**MATERIAL TO PROCESS**.
○ ○ ○ ○

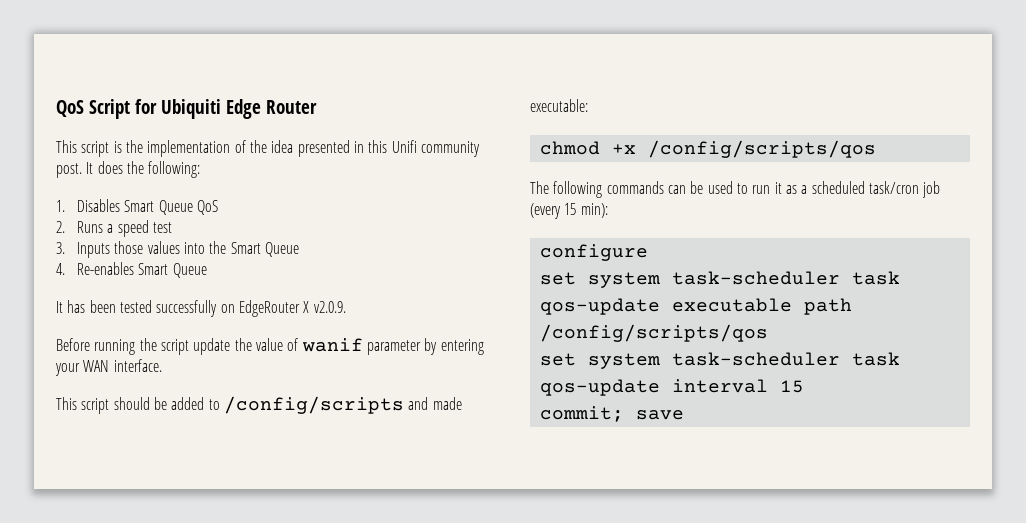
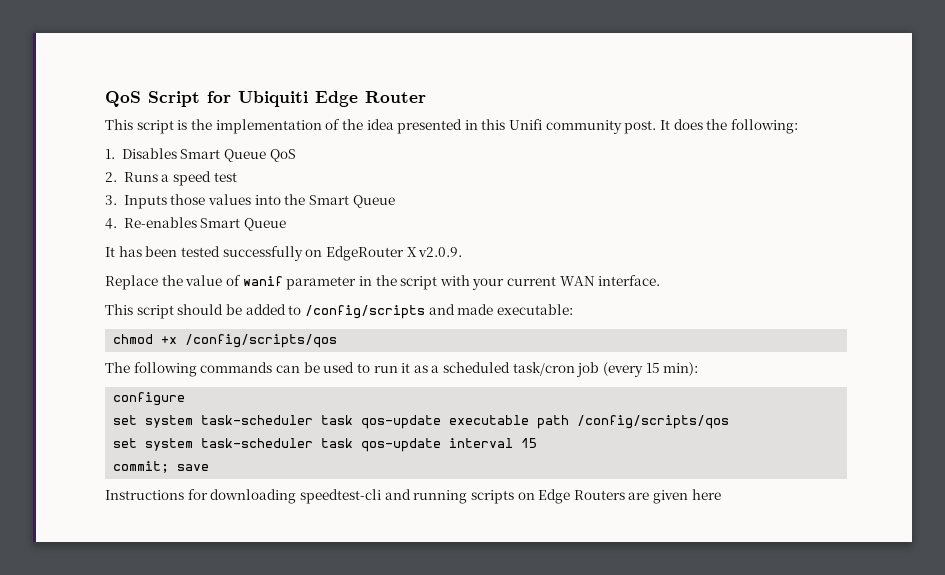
[56,338,231,355] Before running the script update -> [105,275,158,290] Replace
[424,338,484,355] [55,363,80,376] by entering your -> [358,275,557,290] in the script with your current
(684, 415) none -> [105,489,721,504] // Instructions for downloading speedtest-cli and running scripts on Edge Routers are given here

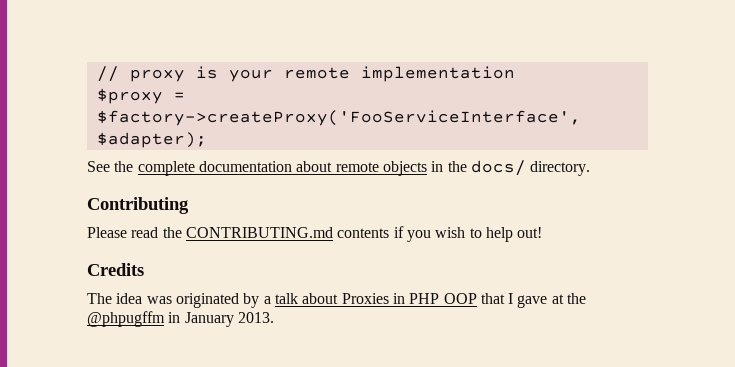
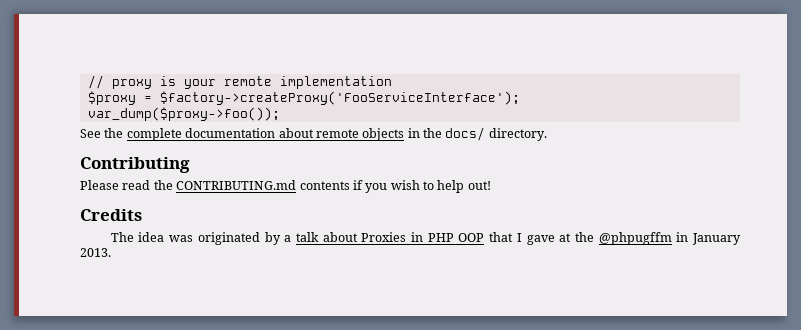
[96,110,581,126] [96,132,207,148] $factory->createProxy('FooServiceInterface', $adapter); -> [159,91,520,105] [87,107,280,121] $factory->createProxy('FooServiceInterface'); // var_dump($proxy->foo());

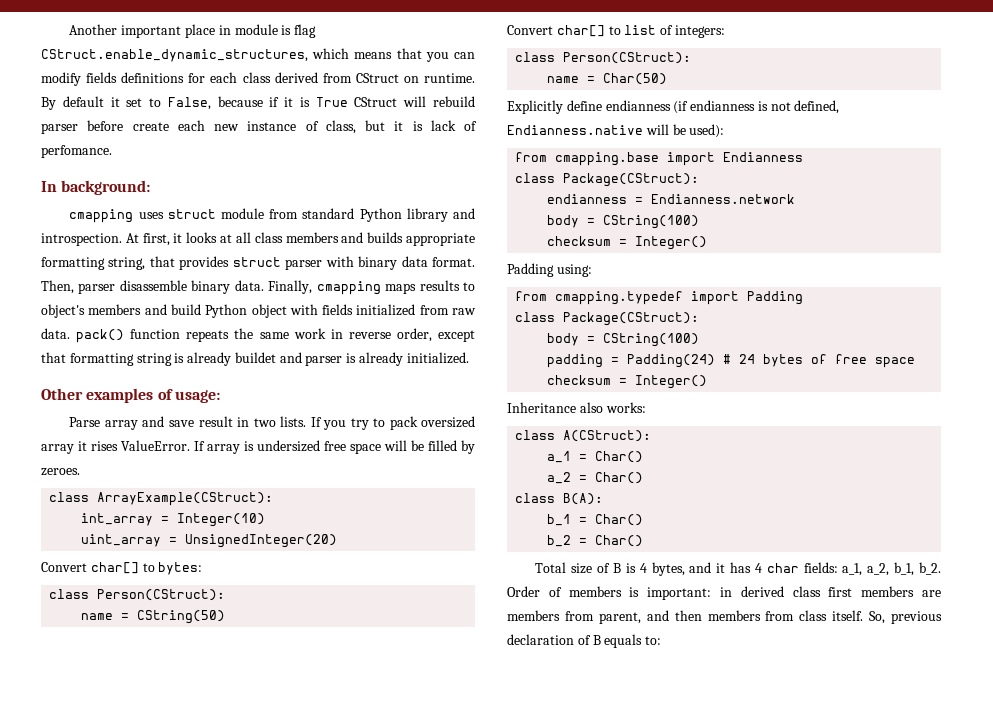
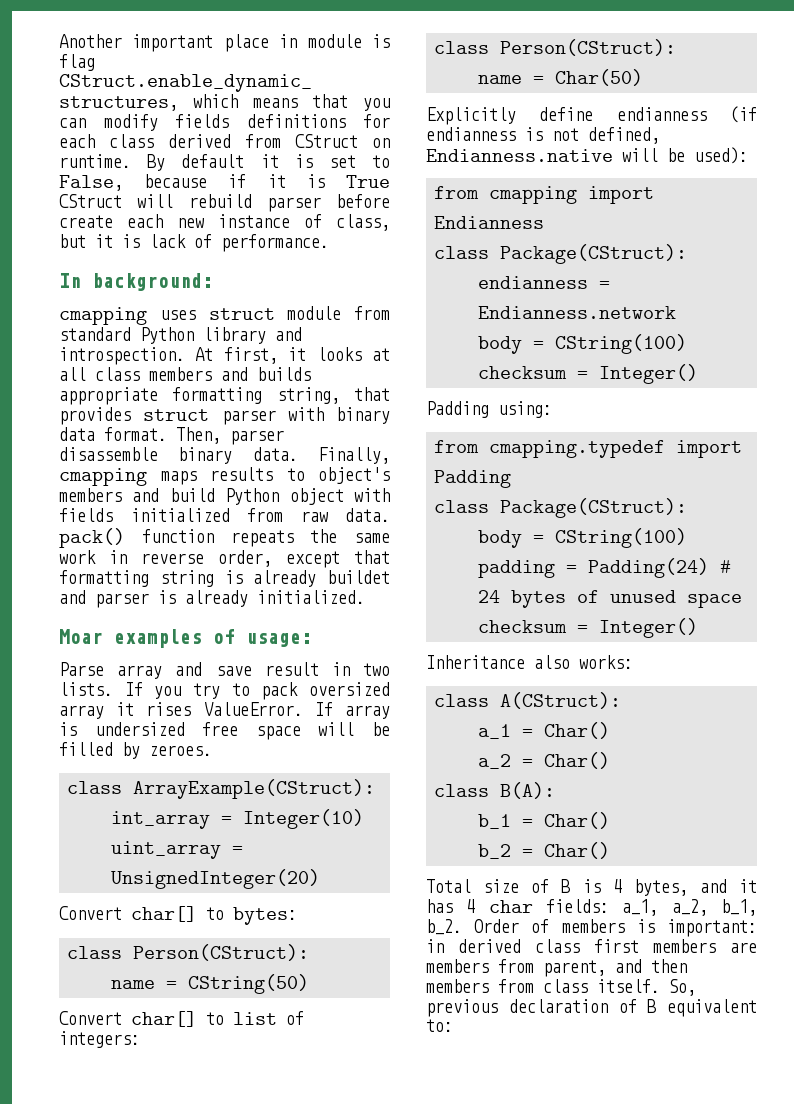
(120, 102) none -> [294,154,313,168] is
[41,145,112,158] perfomance. -> [221,234,329,252] performance.
[41,388,83,400] Other -> [59,629,103,644] Moar
[555,152,660,166] cmapping.base -> [489,186,578,204] cmapping
[835,354,868,364] free -> [610,590,677,603] unused
[604,634,643,648] equals -> [667,999,757,1017] equivalent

○ ○ ○ ○

Write out each line of the data that holds the string "running".

**EXPECTED OUTPUT**.
[56,338,231,355] Before running the script update -> [105,275,158,290] Replace
(684, 415) none -> [105,489,721,504] // Instructions for downloading speedtest-cli and running scripts on Edge Routers are given here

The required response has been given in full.